Chart interpretation exercises:

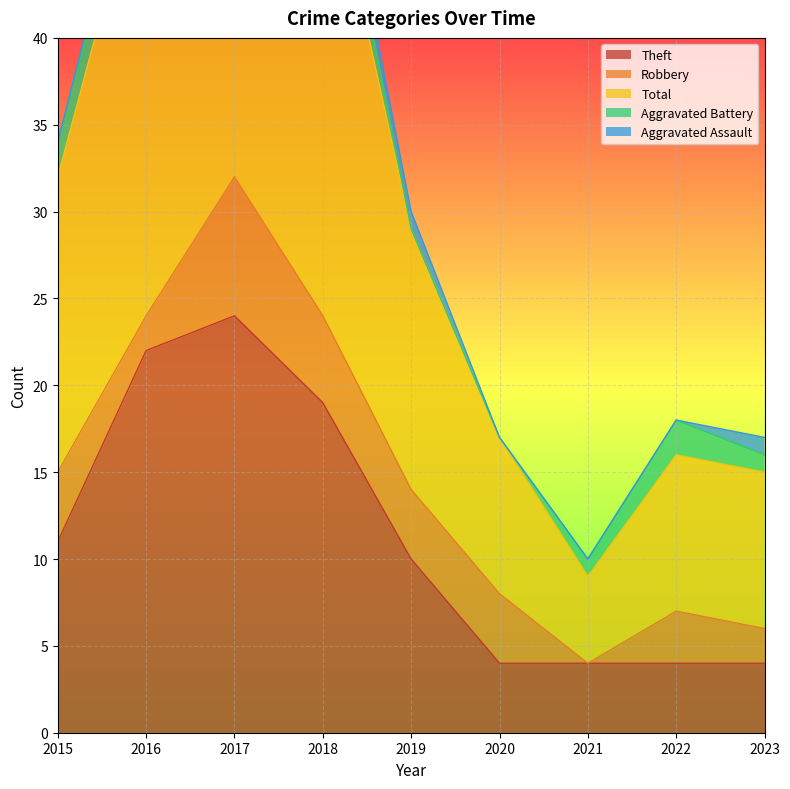

At which category does Aggravated Battery reach its first local valley?

2017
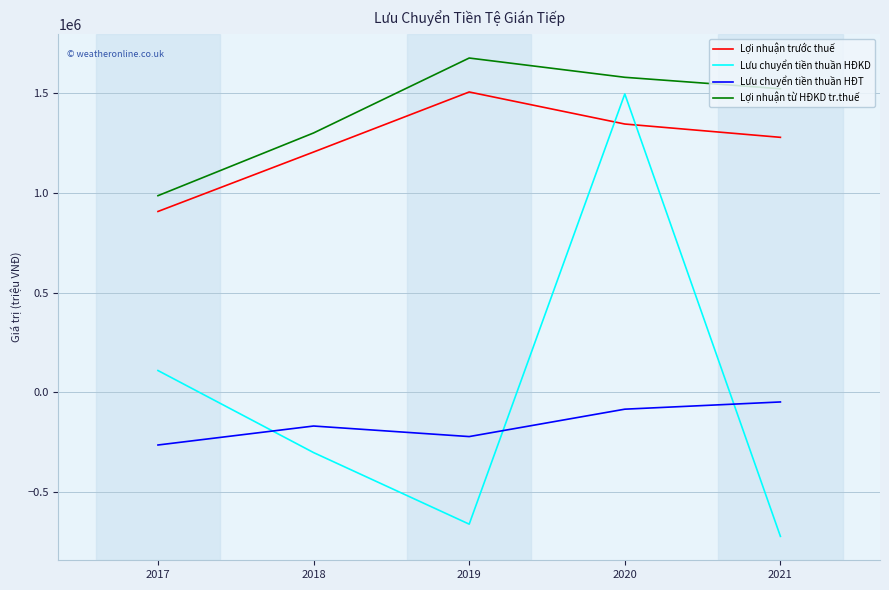

Rank the categories by Lợi nhuận từ HĐKD tr.thuế value from highest to lowest.

2019, 2020, 2021, 2018, 2017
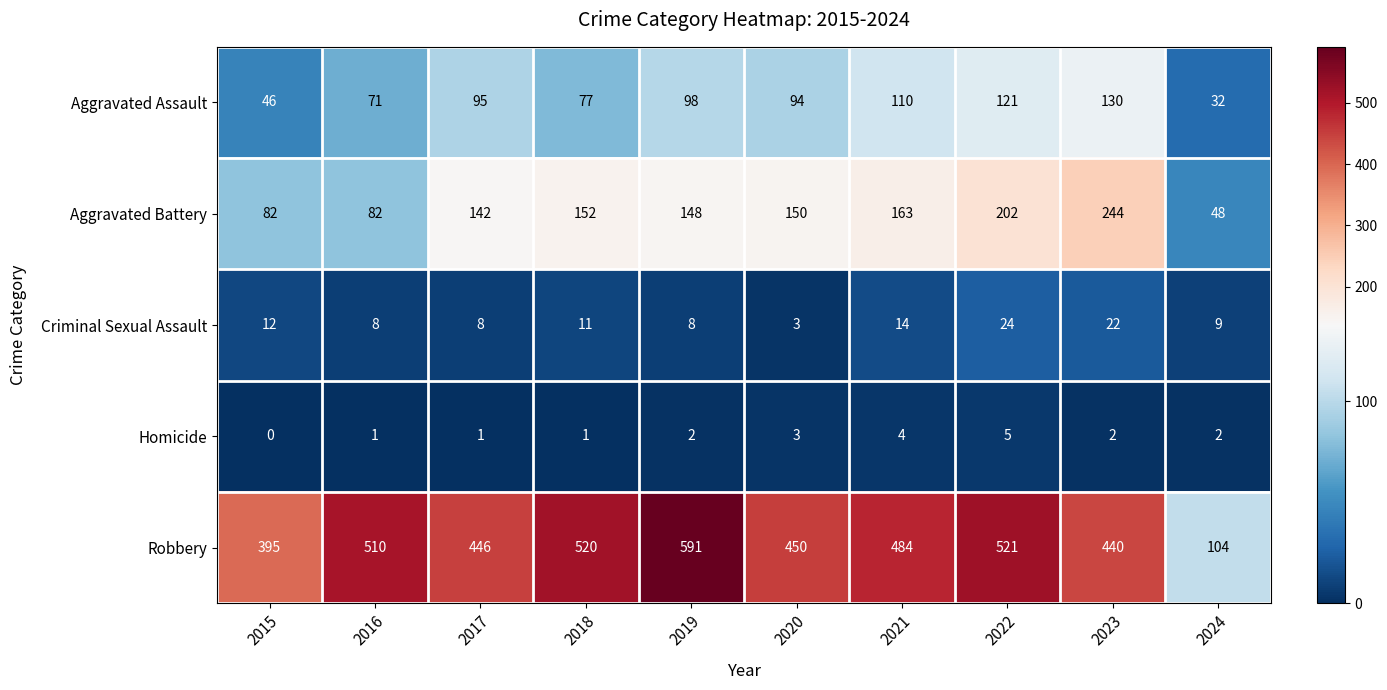

What is the sum of the Aggravated Assault values at 2019 and 2021?

208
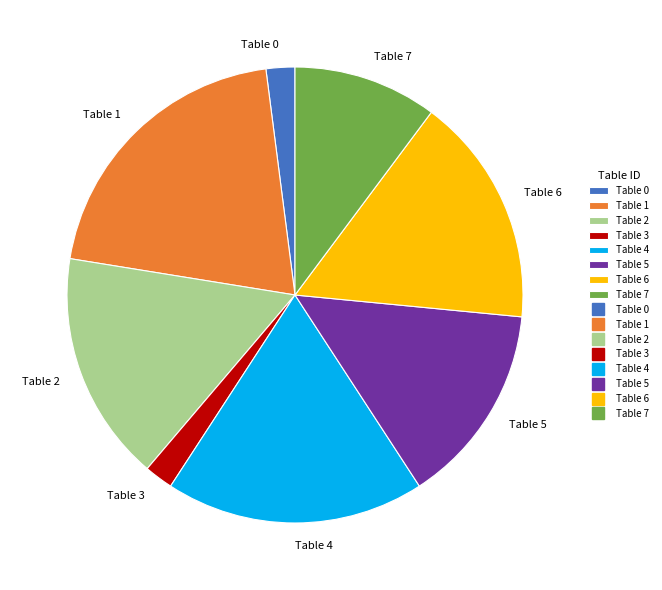

Combined, do Table 0 and Table 6 account for over 50%?

No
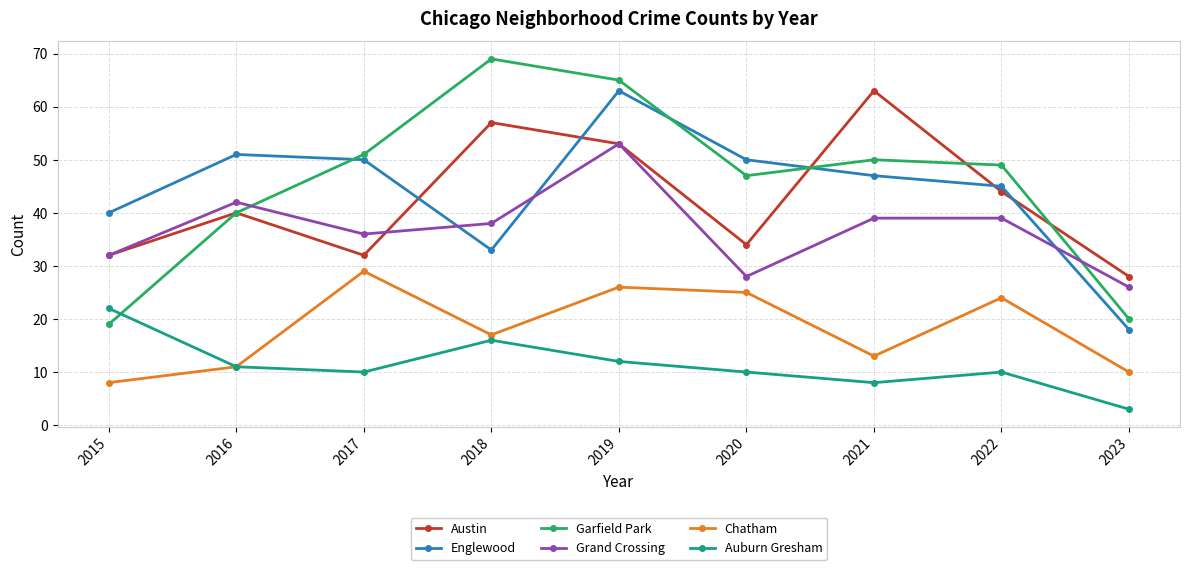

What is the sum of the Chatham values at 2022 and 2019?

50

- WHAT TO DO: Rewrite the records from the line with "Combined, do Table" through the end of the records, substituting "total" for "sum" and changing nothing else. Omit the pictures from your answer.

- SOLUTION:
Combined, do Table 0 and Table 6 account for over 50%?

No

What is the total of the Chatham values at 2022 and 2019?

50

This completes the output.